> Data excerpts:
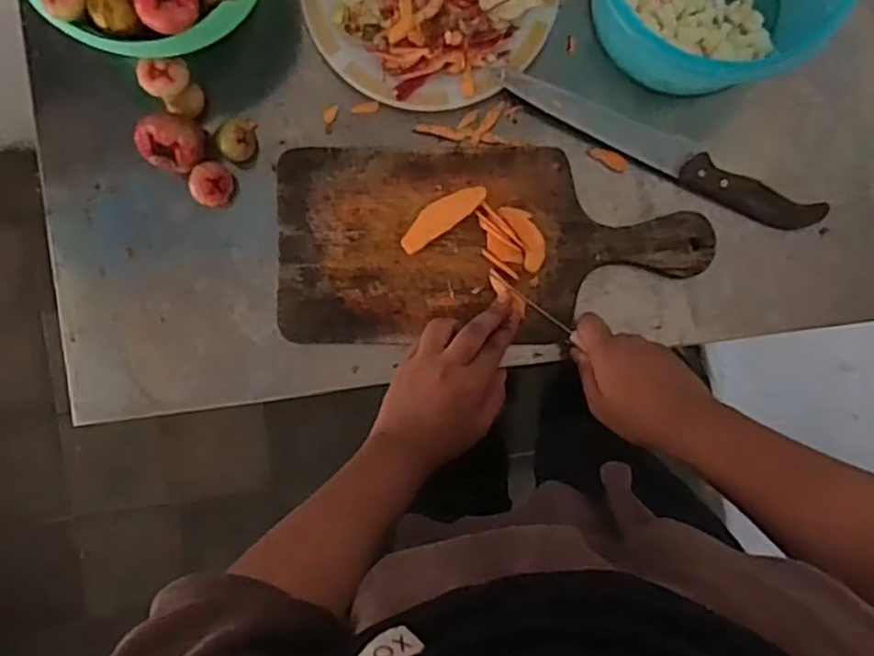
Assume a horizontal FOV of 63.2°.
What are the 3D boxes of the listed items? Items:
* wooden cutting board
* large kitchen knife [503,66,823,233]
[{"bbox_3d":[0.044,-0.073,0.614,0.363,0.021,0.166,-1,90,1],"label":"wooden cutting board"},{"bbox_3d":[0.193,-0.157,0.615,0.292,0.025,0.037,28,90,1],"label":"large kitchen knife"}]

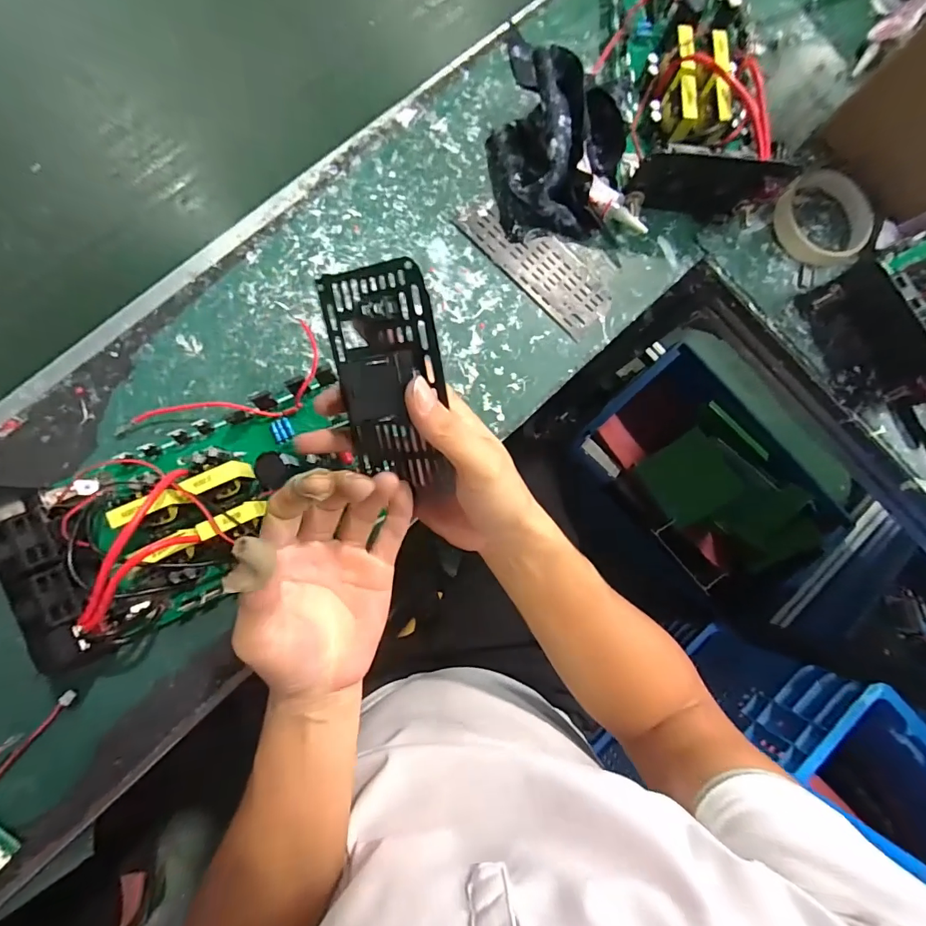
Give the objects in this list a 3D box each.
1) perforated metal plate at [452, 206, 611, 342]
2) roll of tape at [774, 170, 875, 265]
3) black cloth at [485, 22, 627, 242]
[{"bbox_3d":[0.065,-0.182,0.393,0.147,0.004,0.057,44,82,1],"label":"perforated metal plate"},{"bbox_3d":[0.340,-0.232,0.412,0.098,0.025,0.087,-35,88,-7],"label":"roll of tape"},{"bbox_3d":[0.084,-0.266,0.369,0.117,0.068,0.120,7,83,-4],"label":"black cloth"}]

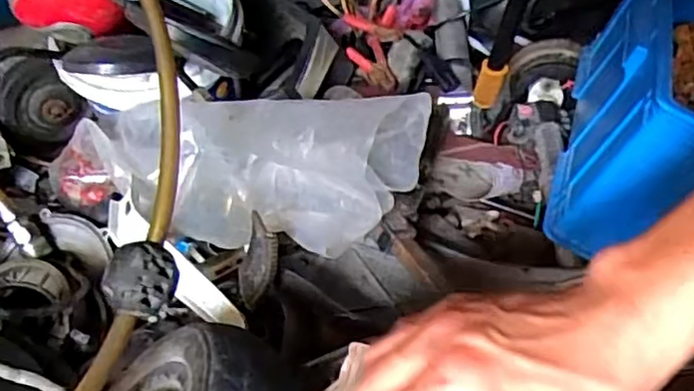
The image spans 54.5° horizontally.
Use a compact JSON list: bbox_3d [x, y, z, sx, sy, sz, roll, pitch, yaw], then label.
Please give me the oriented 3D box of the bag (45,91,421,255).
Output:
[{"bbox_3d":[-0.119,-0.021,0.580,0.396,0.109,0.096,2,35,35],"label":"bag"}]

--

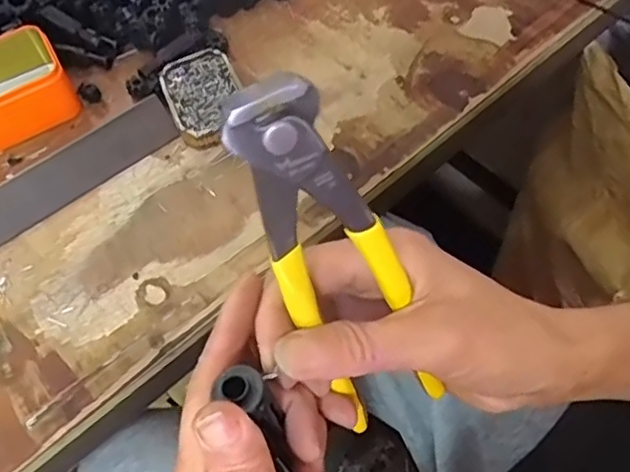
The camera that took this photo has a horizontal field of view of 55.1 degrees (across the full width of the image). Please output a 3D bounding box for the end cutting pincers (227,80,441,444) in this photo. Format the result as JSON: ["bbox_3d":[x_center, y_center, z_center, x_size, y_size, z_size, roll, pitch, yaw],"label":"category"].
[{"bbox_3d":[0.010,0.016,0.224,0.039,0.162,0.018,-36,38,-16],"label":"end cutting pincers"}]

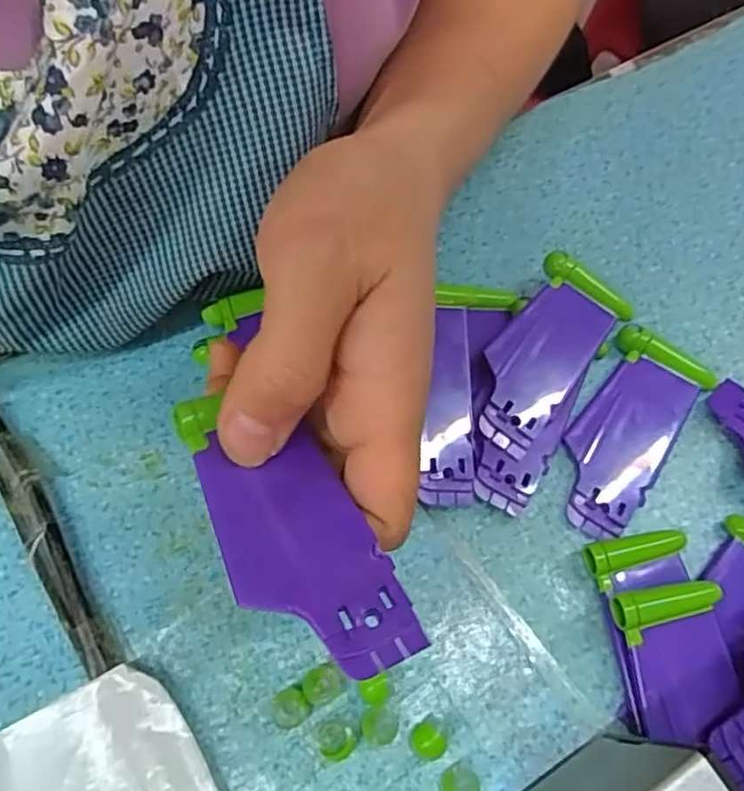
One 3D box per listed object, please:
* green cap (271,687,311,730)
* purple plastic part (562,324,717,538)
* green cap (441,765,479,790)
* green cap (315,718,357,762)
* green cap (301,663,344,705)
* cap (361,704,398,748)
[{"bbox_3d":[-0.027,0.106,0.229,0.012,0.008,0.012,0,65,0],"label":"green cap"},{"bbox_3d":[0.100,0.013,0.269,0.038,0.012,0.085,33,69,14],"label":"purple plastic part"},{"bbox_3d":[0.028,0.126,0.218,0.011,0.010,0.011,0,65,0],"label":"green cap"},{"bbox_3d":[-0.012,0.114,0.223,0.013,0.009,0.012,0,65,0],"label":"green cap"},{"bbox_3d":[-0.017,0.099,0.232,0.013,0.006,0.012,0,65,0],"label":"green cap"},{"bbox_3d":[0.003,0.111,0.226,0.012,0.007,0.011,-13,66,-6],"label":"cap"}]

* * *

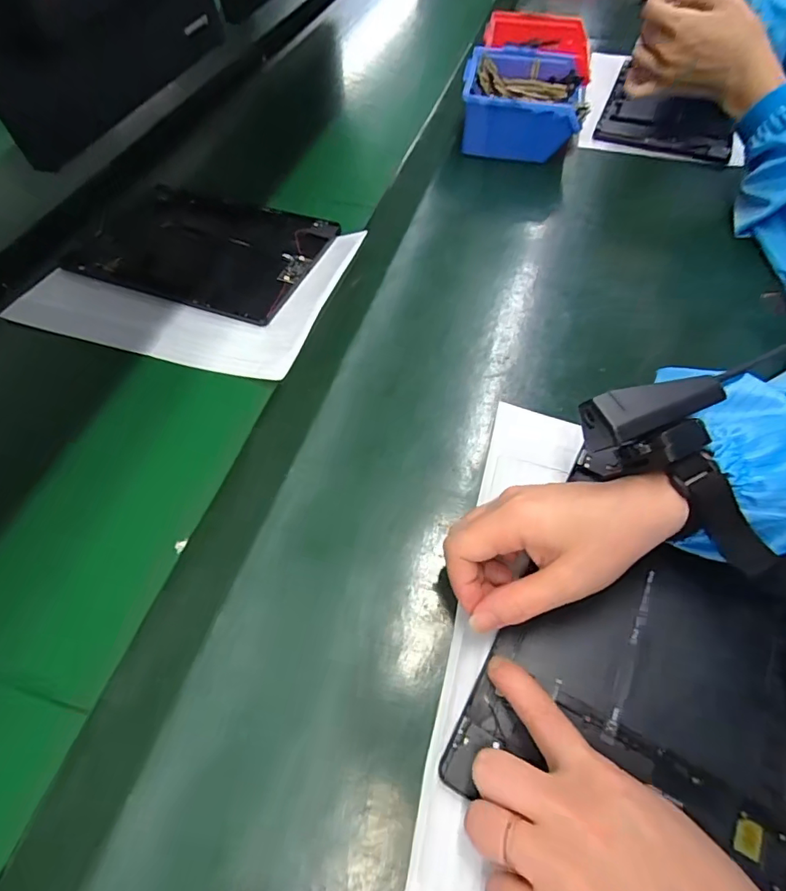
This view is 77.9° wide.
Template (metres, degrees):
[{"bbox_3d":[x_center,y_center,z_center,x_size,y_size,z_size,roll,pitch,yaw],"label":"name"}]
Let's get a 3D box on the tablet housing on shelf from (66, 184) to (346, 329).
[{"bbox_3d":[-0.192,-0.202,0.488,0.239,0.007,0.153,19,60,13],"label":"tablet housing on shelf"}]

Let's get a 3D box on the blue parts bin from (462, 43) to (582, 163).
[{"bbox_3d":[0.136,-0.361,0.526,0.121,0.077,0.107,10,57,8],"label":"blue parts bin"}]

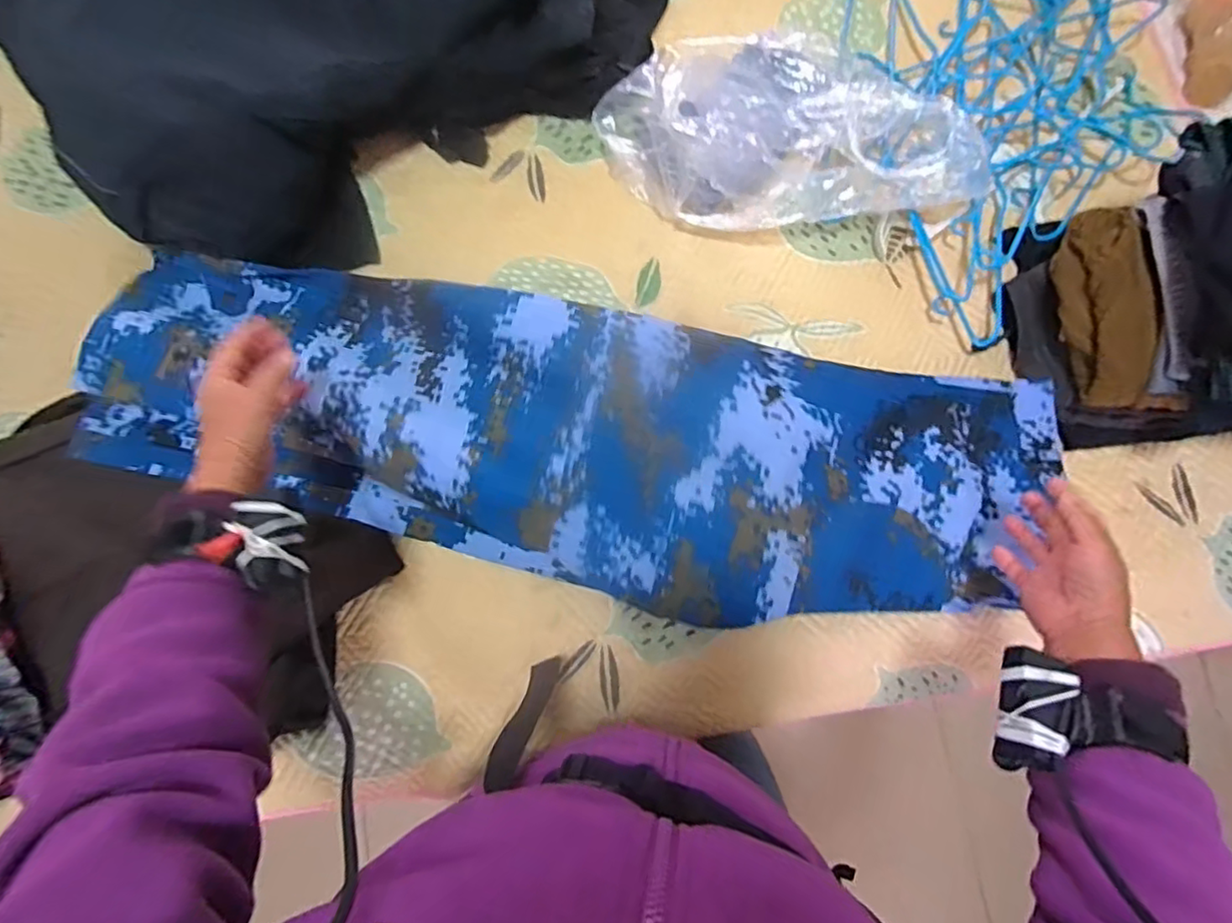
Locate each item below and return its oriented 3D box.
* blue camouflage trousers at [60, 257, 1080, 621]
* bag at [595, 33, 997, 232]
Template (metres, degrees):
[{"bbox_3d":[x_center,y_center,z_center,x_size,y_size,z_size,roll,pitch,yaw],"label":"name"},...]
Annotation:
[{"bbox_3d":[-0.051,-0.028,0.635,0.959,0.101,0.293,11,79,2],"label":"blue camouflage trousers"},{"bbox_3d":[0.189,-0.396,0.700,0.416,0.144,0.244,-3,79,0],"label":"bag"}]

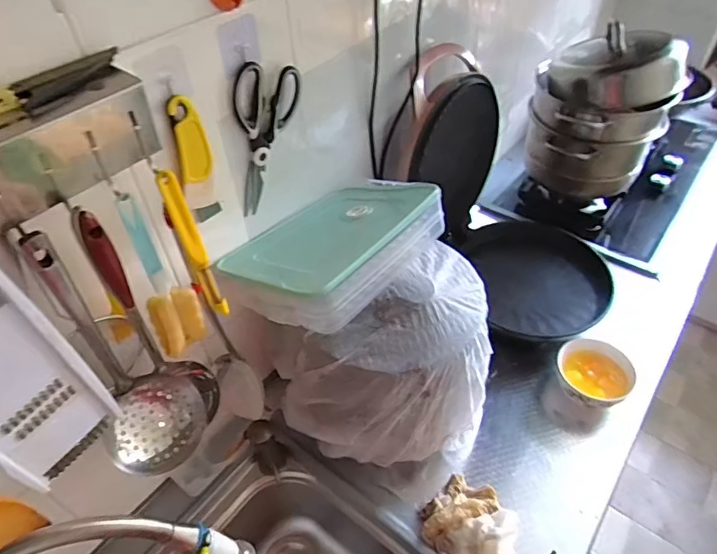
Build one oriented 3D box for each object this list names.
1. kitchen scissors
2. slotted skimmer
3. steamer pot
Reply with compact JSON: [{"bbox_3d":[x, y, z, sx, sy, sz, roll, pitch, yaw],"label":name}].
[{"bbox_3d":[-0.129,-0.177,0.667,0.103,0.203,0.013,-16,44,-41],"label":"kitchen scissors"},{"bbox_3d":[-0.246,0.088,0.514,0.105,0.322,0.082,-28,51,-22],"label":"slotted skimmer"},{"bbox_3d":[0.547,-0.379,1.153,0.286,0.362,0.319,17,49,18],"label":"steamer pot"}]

> Aim of the exercise: Copy all lines above where "oriented" is present.

> Solution below:
Please give me the oriented 3D box of the bag (45,91,421,255).
Locate each item below and return its oriented 3D box.
Build one oriented 3D box for each object this list names.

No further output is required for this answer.